In 20th-century music, a dot placed above or below a note indicates that it should be played staccato, and a wedge is used for the more emphatic staccatissimo. However, before 1850, dots, dashes, and wedges were all likely to have the same meaning, even though some theorists from as early as the 1750s distinguished different degrees of staccato through the use of dots and dashes, with the dash indicating a shorter, sharper note, and the dot a longer, lighter one.
A number of signs came to be used in the late 19th and early 20th centuries to discriminate more subtle nuances of staccato. These signs involve various combinations of dots, vertical and horizontal dashes, vertical and horizontal wedges, and the like, but attempts to standardize these signs have not generally been successful.

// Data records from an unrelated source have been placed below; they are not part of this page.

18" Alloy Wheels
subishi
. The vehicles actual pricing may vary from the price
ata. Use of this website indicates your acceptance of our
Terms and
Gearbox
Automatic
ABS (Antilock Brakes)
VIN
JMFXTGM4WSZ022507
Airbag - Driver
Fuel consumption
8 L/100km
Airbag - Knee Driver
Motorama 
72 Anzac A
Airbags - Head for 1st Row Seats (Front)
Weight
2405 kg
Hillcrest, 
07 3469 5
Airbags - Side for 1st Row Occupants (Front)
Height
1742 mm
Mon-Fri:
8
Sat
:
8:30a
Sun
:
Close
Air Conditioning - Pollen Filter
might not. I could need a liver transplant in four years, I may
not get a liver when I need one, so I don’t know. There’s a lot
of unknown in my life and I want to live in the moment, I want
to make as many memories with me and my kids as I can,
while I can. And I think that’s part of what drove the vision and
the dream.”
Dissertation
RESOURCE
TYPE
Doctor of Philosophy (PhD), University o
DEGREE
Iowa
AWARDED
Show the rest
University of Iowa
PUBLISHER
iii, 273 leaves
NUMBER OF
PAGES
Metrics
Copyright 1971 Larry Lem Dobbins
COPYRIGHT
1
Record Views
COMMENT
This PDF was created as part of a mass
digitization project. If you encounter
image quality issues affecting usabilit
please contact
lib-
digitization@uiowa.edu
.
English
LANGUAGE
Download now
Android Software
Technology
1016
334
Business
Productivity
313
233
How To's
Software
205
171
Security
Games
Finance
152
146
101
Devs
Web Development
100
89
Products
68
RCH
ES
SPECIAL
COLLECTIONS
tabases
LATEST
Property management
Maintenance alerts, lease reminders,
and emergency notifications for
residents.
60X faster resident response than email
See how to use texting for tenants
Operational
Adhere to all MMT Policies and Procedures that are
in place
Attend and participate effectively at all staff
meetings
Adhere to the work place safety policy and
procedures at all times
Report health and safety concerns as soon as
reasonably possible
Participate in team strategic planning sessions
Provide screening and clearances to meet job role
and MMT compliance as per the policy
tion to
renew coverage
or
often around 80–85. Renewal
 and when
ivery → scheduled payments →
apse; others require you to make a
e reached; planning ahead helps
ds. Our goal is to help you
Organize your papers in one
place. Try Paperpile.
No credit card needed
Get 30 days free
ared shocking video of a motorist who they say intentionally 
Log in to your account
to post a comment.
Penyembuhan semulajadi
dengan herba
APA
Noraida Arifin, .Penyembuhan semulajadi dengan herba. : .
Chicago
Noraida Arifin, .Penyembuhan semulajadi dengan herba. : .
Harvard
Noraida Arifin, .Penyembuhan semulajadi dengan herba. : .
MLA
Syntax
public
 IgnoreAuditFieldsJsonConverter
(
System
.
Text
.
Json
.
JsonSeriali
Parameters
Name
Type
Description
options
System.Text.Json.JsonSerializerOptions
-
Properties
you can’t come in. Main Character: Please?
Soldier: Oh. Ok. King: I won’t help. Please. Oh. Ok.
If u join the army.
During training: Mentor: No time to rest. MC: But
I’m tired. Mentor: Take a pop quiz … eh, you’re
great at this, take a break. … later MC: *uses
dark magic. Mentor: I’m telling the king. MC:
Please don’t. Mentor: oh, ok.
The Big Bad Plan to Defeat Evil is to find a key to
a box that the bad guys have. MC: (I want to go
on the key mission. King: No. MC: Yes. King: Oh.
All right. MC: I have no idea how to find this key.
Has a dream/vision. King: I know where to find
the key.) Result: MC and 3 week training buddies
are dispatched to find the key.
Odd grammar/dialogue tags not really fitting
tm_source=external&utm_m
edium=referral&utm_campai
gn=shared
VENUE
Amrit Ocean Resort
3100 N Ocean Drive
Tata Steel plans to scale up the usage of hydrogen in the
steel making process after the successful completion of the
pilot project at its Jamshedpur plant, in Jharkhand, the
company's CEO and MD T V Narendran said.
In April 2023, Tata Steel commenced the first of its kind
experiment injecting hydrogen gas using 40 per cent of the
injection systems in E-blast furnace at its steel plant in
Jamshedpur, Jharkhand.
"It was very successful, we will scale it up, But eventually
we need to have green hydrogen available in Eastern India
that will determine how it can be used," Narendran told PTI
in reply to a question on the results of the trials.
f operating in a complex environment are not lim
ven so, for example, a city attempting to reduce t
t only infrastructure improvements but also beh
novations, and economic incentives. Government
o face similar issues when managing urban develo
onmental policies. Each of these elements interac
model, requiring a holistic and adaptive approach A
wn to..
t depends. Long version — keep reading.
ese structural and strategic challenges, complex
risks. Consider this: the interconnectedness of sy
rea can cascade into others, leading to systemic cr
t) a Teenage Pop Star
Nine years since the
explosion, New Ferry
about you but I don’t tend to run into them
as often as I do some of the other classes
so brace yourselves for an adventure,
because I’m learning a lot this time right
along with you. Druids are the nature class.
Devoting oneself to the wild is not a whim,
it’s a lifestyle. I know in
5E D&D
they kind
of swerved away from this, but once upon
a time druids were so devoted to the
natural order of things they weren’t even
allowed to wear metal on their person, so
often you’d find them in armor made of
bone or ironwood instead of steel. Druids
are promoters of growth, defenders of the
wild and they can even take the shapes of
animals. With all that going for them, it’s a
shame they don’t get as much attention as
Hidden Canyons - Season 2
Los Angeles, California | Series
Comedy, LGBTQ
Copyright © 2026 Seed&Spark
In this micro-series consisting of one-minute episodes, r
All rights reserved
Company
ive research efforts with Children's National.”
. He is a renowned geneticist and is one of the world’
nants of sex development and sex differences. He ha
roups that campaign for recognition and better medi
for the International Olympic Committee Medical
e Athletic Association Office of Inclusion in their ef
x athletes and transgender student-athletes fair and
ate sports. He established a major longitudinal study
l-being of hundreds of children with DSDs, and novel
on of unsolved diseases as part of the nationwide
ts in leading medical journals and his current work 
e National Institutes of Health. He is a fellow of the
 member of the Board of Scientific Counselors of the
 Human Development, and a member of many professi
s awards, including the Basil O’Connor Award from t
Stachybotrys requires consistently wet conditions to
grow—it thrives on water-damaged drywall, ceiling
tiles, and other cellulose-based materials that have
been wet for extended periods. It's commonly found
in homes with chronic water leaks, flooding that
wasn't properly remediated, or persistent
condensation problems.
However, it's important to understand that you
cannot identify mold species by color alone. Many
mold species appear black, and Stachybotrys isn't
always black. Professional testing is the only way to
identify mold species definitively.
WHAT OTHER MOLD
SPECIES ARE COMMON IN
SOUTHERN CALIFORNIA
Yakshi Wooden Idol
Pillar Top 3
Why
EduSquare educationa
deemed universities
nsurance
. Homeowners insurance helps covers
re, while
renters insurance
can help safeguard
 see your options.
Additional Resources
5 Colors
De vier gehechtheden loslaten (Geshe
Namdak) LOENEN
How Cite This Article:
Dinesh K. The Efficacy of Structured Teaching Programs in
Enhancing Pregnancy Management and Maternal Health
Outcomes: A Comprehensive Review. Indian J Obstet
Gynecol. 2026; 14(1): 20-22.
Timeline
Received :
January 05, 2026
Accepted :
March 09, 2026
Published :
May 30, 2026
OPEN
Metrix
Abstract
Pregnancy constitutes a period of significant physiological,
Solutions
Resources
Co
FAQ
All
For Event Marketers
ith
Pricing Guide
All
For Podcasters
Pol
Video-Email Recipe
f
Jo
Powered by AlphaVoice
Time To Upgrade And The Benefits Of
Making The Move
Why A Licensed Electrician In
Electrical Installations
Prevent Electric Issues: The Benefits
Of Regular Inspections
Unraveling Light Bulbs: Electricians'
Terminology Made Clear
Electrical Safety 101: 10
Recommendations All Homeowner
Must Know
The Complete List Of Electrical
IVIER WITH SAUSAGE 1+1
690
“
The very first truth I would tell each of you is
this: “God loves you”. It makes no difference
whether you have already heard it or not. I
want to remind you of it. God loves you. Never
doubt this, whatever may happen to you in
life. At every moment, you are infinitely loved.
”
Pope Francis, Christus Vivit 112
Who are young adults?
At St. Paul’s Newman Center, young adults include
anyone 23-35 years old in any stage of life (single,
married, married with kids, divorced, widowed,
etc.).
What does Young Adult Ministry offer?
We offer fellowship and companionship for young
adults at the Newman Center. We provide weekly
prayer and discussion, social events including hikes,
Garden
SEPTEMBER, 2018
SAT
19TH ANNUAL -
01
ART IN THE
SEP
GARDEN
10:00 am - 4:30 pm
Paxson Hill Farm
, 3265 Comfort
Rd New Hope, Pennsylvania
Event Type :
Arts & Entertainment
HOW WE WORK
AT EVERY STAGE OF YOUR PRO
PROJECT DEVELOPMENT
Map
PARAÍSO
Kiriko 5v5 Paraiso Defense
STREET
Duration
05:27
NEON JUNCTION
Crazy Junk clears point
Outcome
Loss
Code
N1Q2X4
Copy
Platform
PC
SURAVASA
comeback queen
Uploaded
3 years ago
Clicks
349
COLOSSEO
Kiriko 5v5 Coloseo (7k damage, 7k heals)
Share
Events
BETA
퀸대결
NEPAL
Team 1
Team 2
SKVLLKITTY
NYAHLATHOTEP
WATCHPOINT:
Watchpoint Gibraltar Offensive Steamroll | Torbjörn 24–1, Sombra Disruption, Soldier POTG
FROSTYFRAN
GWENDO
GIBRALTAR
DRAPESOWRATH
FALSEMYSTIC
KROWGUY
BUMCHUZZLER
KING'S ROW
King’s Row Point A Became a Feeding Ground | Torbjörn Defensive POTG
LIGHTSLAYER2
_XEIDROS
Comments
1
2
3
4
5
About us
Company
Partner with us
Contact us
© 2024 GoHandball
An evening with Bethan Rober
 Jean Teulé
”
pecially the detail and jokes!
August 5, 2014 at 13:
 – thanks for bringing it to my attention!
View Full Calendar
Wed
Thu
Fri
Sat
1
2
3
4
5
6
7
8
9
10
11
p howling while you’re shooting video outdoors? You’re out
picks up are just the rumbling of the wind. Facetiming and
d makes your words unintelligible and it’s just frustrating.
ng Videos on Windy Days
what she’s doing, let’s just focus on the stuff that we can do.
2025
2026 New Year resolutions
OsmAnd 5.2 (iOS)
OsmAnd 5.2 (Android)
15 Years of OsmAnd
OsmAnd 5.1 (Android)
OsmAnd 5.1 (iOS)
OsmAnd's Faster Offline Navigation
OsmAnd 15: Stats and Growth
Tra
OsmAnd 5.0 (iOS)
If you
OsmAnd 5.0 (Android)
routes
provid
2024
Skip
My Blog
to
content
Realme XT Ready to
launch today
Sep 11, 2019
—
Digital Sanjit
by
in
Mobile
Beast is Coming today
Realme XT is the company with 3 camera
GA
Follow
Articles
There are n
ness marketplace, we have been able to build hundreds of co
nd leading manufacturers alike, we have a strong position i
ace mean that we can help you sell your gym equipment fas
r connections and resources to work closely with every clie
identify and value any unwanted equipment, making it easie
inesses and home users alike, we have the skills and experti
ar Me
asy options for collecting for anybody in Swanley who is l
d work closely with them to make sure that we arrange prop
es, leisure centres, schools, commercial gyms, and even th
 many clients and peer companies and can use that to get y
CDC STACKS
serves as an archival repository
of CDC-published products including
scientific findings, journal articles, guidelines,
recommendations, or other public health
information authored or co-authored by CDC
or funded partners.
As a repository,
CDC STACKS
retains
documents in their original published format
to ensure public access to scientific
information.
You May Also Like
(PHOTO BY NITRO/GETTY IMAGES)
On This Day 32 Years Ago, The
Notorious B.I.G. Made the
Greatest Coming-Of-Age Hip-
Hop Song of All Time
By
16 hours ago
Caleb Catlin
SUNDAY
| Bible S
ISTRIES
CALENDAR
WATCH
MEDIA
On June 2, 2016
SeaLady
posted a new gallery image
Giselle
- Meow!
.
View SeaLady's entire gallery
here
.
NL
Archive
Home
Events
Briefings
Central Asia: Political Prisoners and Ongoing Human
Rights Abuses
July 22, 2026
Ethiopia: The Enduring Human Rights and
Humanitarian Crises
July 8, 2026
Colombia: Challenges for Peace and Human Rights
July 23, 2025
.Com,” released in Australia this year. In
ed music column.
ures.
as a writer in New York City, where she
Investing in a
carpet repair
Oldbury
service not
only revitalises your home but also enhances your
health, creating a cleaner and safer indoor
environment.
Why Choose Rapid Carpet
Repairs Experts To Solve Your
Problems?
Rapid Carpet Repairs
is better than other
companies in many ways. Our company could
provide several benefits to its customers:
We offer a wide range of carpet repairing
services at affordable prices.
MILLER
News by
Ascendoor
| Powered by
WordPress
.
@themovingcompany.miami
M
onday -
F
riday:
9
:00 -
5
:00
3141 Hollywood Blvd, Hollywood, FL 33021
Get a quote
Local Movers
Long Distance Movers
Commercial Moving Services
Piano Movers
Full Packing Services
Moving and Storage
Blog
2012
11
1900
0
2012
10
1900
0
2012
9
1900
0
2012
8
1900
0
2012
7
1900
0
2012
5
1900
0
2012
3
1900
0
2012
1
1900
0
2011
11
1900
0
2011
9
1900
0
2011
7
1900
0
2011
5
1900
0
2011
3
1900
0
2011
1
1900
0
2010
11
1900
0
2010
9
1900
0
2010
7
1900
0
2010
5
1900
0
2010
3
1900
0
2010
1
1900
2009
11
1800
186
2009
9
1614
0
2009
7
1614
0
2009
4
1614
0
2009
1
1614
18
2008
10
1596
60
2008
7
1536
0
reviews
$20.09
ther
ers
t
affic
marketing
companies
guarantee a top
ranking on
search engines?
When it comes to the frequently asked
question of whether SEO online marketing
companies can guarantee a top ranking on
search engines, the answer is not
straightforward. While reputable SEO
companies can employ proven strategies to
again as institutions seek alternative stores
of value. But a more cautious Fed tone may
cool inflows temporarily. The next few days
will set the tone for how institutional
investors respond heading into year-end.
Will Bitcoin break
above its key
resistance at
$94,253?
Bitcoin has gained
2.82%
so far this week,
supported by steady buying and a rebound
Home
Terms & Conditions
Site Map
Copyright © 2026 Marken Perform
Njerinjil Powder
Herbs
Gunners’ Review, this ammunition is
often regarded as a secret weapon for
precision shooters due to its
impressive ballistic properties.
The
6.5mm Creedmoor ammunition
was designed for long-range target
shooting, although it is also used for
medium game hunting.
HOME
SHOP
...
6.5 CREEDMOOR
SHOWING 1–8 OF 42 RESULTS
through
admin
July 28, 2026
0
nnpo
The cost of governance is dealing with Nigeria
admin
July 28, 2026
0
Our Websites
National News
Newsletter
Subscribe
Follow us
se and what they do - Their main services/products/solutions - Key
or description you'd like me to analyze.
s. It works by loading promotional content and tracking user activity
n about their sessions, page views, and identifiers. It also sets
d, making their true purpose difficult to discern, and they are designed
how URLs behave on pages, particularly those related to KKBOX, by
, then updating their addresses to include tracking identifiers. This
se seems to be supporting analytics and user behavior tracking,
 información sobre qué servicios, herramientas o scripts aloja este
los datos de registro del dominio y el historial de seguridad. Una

The example below illustrates the scope of the staccato dot:
In the first measure, the pairs of notes are in the same musical part (or voice) since they are on a common stem. The staccato applies to both notes of the pairs. In the second measure, the pairs of notes are stemmed separately indicating two different parts, so the staccato applies only to the upper note.
The opposite musical articulation of staccato is legato, signifying long and continuous notes. There is an intermediate articulation called either mezzo staccato or non legato.
By default, in the music notation program Sibelius, "staccatos shorten a note by 50%."
"To be mathematically exact a plain staccato is supposed to sound one-half of the length of the note’s value; the portamento is held for three-fourths, and staccatissimo for only one-fourth."